§ EXERCISE AIM
Render everything from the first line of the items below down to the line containing "The clock reads h=5 m=6" as a Markdown table with the columns Row and Line. Put the row number in Row and the line in Line, and skip any blank lines.

[START OF RECORDS FOR THE EXERCISE]

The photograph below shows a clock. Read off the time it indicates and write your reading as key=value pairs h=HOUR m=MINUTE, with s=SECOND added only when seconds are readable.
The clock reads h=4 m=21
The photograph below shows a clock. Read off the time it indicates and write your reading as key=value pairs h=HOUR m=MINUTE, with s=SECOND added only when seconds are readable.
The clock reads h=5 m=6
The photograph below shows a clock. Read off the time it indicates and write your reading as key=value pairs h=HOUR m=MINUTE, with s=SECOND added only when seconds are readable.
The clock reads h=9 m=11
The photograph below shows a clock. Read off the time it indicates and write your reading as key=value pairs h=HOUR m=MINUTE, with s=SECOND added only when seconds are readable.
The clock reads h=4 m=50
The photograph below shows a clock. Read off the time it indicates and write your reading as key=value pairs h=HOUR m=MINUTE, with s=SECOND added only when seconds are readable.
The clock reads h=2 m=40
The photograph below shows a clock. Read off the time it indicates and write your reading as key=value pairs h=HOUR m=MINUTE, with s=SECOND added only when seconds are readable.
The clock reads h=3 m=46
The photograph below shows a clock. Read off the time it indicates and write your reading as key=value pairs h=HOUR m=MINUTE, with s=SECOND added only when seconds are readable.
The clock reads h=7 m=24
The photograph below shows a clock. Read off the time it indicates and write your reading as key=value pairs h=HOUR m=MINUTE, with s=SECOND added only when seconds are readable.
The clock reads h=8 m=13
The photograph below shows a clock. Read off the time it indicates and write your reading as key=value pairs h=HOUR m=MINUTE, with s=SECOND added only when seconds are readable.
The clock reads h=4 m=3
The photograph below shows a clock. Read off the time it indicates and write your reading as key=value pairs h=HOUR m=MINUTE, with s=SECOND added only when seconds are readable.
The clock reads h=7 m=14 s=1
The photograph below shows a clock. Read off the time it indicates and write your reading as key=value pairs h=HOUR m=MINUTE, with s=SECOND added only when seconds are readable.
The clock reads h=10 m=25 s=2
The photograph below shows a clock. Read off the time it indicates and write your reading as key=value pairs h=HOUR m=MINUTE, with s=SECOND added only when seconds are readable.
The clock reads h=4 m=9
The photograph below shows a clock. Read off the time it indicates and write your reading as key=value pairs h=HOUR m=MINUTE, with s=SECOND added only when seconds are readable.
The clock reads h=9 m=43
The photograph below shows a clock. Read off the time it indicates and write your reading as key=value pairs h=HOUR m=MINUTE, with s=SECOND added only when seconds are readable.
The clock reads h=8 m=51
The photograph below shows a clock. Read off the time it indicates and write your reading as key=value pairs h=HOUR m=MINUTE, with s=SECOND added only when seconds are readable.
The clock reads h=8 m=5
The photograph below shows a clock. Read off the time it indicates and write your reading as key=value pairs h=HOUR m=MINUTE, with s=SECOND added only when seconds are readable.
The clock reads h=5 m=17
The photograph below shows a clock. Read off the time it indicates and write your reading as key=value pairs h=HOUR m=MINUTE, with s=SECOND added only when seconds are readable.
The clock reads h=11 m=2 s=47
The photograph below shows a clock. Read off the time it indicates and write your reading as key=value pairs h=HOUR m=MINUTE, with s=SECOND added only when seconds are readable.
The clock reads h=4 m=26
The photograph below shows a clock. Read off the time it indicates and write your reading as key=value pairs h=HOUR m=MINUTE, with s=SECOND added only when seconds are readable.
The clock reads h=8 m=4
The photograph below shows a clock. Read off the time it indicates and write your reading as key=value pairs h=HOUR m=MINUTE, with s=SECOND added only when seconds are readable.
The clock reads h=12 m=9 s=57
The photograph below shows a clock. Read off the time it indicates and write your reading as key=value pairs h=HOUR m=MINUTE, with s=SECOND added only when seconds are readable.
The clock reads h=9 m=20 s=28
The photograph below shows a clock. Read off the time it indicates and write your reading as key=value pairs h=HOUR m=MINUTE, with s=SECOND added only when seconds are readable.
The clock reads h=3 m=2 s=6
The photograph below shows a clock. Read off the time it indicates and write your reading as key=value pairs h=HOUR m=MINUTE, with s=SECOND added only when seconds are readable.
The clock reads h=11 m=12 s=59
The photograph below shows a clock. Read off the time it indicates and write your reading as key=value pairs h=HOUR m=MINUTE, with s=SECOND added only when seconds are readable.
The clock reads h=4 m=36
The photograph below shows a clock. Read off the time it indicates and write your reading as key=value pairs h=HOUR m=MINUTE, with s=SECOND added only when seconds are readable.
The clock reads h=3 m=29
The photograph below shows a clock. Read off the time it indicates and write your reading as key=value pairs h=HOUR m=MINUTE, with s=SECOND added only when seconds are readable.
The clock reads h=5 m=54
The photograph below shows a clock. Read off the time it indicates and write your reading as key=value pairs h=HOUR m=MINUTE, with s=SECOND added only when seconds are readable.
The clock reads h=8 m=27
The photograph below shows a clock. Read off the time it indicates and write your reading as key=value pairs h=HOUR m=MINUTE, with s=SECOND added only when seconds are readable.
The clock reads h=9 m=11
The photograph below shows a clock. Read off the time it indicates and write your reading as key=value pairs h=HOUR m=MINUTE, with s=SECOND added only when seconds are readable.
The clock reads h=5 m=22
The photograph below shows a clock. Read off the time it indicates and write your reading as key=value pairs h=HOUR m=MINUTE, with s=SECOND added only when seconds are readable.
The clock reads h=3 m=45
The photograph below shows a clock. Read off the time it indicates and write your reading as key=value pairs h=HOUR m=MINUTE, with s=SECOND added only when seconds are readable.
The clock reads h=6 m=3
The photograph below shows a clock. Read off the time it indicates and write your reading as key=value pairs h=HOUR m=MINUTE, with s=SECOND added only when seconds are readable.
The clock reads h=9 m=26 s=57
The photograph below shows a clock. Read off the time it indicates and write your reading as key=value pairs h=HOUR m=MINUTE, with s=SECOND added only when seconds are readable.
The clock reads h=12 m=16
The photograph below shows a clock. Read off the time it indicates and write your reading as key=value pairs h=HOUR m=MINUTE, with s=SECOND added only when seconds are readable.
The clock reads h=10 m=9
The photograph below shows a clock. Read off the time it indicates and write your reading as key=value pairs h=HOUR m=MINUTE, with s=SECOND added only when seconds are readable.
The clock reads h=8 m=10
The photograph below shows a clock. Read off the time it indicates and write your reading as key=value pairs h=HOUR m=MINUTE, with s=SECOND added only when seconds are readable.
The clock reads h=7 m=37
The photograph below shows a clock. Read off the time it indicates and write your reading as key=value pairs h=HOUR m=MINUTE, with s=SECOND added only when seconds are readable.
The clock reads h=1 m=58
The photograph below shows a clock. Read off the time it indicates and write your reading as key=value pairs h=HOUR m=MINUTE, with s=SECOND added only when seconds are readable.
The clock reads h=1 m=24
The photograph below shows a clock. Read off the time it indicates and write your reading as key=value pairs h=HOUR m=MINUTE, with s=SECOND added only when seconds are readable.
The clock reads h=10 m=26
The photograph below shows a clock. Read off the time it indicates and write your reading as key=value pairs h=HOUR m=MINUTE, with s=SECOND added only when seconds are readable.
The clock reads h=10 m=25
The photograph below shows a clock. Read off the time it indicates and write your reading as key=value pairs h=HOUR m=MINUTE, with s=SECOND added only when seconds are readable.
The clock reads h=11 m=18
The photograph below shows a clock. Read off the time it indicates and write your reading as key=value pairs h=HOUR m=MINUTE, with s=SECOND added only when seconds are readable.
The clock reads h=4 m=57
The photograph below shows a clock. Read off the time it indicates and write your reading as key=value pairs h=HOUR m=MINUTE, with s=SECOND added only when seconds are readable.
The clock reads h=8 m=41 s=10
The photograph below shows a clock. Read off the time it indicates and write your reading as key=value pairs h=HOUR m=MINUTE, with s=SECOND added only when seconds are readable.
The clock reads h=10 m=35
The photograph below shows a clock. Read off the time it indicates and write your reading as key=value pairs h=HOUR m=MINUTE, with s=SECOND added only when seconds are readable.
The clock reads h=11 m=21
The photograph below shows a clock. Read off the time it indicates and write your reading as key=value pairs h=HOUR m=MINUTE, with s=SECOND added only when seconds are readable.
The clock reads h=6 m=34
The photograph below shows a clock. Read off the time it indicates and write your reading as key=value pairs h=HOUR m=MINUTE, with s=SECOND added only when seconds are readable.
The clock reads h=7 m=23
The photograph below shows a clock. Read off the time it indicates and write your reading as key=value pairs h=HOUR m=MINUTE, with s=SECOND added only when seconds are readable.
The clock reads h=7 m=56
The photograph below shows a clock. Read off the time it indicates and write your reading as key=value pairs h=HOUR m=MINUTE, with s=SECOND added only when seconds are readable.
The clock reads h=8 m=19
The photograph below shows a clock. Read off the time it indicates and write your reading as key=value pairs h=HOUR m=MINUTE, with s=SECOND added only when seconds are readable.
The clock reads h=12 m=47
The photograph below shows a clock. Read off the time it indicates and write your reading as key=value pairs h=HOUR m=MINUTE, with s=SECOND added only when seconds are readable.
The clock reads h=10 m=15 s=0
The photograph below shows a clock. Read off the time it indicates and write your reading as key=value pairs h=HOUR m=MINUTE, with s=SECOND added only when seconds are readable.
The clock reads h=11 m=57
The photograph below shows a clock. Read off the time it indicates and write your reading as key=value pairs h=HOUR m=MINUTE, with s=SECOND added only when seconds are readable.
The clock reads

[END OF RECORDS FOR THE EXERCISE]

§ EXERCISE OUTPUT
| Row | Line |
|---|---|
| 1 | The photograph below shows a clock. Read off the time it indicates and write your reading as key=value pairs h=HOUR m=MINUTE, with s=SECOND added only when seconds are readable. |
| 2 | The clock reads h=4 m=21 |
| 3 | The photograph below shows a clock. Read off the time it indicates and write your reading as key=value pairs h=HOUR m=MINUTE, with s=SECOND added only when seconds are readable. |
| 4 | The clock reads h=5 m=6 |